- [TASK TO COMPLETE] Arrange everything from the start of the data down to the line containing "etmiş olan bir kız çocuğunun abisi ondan", both ends included, as a numbered list with one line per item and blank lines left out.
---------- RECORD EXTRACTS ----------
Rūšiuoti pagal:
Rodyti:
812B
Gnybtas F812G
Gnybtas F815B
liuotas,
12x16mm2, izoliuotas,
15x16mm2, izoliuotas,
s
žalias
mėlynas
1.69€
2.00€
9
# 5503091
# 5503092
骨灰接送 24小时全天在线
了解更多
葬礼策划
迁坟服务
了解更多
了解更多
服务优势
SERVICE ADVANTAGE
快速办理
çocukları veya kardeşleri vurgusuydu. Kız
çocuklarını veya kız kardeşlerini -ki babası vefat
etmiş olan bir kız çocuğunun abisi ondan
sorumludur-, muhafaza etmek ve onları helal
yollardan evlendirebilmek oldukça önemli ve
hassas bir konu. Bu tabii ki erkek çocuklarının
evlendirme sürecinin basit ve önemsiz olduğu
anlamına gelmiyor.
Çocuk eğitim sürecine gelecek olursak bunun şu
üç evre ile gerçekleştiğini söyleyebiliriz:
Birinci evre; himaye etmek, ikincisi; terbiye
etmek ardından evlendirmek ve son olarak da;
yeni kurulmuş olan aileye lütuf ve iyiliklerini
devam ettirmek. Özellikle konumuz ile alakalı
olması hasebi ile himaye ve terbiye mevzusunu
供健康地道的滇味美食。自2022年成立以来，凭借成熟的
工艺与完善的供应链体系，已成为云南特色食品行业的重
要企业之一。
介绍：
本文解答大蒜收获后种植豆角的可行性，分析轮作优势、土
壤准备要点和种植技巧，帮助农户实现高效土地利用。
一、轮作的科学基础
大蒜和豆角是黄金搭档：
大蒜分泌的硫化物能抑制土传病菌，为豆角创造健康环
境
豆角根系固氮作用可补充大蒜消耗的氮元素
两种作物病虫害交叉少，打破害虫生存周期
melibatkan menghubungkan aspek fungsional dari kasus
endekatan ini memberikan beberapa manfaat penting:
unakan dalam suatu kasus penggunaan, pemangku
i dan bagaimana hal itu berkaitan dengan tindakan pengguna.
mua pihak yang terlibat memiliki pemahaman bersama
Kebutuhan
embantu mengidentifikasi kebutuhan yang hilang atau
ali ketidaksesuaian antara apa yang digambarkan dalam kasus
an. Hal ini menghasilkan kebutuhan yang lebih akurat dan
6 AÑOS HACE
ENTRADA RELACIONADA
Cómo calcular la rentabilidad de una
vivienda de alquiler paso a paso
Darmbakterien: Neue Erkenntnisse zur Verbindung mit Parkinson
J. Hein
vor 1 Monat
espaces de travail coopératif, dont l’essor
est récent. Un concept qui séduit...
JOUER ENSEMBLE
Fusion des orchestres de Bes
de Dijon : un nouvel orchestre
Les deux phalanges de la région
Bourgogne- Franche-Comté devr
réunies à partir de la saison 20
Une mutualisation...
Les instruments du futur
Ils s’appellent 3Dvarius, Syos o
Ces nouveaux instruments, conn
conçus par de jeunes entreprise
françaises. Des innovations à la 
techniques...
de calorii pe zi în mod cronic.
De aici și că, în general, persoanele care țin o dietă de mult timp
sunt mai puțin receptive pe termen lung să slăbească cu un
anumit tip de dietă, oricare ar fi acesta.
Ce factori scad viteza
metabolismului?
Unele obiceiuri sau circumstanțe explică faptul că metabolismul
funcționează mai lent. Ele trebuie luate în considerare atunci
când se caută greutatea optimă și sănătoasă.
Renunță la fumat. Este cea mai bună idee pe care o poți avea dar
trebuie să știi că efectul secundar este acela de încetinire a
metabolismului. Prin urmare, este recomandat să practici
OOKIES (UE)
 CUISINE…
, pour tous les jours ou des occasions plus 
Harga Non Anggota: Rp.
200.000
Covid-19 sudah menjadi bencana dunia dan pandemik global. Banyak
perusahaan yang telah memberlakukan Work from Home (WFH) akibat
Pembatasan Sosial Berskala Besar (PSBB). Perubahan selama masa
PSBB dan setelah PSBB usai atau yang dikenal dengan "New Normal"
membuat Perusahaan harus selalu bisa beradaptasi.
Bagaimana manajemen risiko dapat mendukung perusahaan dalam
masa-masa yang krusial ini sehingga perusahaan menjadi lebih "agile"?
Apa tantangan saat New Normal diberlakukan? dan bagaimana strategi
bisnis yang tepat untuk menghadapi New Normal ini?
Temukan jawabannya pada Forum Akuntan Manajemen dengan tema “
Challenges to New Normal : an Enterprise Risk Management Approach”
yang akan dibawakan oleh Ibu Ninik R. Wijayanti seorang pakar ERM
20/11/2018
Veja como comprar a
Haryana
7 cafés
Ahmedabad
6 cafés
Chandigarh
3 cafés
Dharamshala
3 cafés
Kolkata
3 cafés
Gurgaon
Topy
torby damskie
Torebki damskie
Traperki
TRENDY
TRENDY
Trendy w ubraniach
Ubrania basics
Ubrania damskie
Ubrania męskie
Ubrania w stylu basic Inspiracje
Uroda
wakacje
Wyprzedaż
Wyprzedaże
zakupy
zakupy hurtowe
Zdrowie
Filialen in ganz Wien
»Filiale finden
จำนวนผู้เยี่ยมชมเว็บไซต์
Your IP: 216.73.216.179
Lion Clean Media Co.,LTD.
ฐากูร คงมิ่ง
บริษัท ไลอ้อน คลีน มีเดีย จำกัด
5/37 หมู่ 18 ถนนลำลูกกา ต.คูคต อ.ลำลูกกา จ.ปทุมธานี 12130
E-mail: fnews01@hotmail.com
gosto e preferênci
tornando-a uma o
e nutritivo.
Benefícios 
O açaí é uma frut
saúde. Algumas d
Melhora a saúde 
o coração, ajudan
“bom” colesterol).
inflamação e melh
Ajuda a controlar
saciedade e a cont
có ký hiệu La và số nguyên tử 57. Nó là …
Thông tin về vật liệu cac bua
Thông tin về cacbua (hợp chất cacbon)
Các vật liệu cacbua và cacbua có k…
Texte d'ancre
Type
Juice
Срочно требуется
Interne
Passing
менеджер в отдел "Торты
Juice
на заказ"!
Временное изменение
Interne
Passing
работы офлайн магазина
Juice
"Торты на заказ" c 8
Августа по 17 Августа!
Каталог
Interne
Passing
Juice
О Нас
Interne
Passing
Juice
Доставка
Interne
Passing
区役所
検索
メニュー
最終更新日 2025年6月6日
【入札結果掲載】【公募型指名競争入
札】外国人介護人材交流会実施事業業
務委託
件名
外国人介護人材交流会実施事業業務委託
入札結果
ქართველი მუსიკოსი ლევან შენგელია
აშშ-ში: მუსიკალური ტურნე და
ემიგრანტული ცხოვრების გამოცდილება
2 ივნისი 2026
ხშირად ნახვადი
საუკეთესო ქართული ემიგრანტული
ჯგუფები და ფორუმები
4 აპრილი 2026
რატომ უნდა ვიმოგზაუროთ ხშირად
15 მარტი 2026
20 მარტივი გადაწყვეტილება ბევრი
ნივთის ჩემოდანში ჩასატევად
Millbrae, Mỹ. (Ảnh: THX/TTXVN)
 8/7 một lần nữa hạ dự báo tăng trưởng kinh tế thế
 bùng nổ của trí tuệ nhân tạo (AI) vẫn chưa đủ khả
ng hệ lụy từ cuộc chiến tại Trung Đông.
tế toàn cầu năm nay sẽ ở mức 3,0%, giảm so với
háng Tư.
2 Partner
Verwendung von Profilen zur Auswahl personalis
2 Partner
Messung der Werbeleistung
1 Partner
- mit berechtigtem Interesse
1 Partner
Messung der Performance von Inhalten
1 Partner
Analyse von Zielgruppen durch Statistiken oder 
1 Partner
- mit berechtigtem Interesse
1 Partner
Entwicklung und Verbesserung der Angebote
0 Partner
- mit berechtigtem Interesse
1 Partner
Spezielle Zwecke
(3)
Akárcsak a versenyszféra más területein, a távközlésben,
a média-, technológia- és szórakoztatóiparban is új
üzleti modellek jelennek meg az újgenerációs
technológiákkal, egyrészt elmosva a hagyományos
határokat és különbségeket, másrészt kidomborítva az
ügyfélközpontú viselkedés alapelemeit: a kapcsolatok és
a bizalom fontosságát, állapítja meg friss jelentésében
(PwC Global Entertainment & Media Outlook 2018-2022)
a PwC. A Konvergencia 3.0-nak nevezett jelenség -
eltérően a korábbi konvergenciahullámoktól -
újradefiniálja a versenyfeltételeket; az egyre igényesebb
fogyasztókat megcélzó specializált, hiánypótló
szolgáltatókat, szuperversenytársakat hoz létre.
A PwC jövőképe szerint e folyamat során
----------
- [WRITTEN ANSWER]
1. Rūšiuoti pagal:
2. Rodyti:
3. 812B
4. Gnybtas F812G
5. Gnybtas F815B
6. liuotas,
7. 12x16mm2, izoliuotas,
8. 15x16mm2, izoliuotas,
9. s
10. žalias
11. mėlynas
12. 1.69€
13. 2.00€
14. 9
15. # 5503091
16. # 5503092
17. 骨灰接送 24小时全天在线
18. 了解更多
19. 葬礼策划
20. 迁坟服务
21. 了解更多
22. 了解更多
23. 服务优势
24. SERVICE ADVANTAGE
25. 快速办理
26. çocukları veya kardeşleri vurgusuydu. Kız
27. çocuklarını veya kız kardeşlerini -ki babası vefat
28. etmiş olan bir kız çocuğunun abisi ondan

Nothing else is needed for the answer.